Трясясь в санях, так можно было думать, лишь забывая о том, что никакие человеческие выкладки не имеют значения там, где решает не человек, а ничего не выражающий удавий взгляд. И стоило вспомнить о нем, вообразить однажды увиденную в кустах мерзкую голову с бессмысленными глазами болотной мути, как размышления исчезали сами собой…
Ночами слева или за спиной небо загоралось северным сиянием. Оно перекидывалось исполинской дугой, сводом от одного конца неба к другому, и переливалось цветами радуги. Либо развешивалось полосатыми занавесами, — они играли оранжевыми, голубыми, синими, розовыми, зелеными огнями. Игра эта никогда не манила, не влекла; она была ни земной, ни небесной: торжественная и непонятная, она обдавала холодом и могла только отдалять и подавлять. Слиться с ней, как с мерцанием звезд, чувствуя себя частью игры, ибо ты — часть вселенной, почему-то было нельзя: она словно отгораживала небо от земли. И сколько ни смотреть, нельзя было вообразить, почему горит завеса: сполохи, полыхавшие изменчивым огнем, которого не найдешь ни на одной палитре, оставались неразгаданной тайной.

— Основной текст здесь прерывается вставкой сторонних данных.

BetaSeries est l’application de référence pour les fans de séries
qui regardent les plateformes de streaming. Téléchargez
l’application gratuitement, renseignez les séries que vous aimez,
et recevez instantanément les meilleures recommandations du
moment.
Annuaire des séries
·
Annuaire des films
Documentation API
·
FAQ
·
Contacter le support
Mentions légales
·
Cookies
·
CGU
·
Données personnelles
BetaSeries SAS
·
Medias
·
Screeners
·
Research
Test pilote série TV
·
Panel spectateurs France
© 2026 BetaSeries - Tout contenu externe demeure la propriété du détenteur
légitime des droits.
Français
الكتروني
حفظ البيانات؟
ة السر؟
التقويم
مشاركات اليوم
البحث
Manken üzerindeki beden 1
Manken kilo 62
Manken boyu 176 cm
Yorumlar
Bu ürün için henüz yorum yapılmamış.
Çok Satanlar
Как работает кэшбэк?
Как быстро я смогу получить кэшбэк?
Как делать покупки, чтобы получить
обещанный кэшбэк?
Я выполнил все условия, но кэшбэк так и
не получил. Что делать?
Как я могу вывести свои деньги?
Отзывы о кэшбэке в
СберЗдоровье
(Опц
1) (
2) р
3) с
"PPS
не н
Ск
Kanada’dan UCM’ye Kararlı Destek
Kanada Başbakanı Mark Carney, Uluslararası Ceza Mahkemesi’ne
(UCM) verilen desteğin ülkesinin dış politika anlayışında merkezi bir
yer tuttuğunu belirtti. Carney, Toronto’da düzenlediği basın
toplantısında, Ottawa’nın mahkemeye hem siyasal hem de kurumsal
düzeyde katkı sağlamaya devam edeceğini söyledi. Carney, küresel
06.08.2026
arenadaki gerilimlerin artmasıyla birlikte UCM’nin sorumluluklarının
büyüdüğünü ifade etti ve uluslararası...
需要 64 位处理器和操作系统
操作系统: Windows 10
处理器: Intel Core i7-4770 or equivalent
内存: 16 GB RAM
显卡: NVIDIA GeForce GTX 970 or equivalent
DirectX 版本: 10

Термометр падал ниже пятидесяти. Заиндевевшая лошадка трусит, будто оставаясь на месте, словно завороженная; заворожен и ямщик в передке саней; его спина и голова в шарообразном капюшоне совика поседели от снега и инея. Воздух застыл; он обжигает щеки, режет горло, колет в легкие. Куда не глянешь — белое полотно: на реке, на обрывах скалистого берега, на прибрежных кустах с другой стороны, на стене леса за кустами — всюду белое безмолвие. Скалы тоже в инее и кажется, что у них из каменных пор, как от тяжкой муки, выступил пот и мгновенно застыл. Легкий дымок изо рта разлетается пылью, как пудрой, и только изредка раздастся выстрел: это треснуло от мороза дерево или не выдержал и лопнул камень, расколотый холодом, как колуном.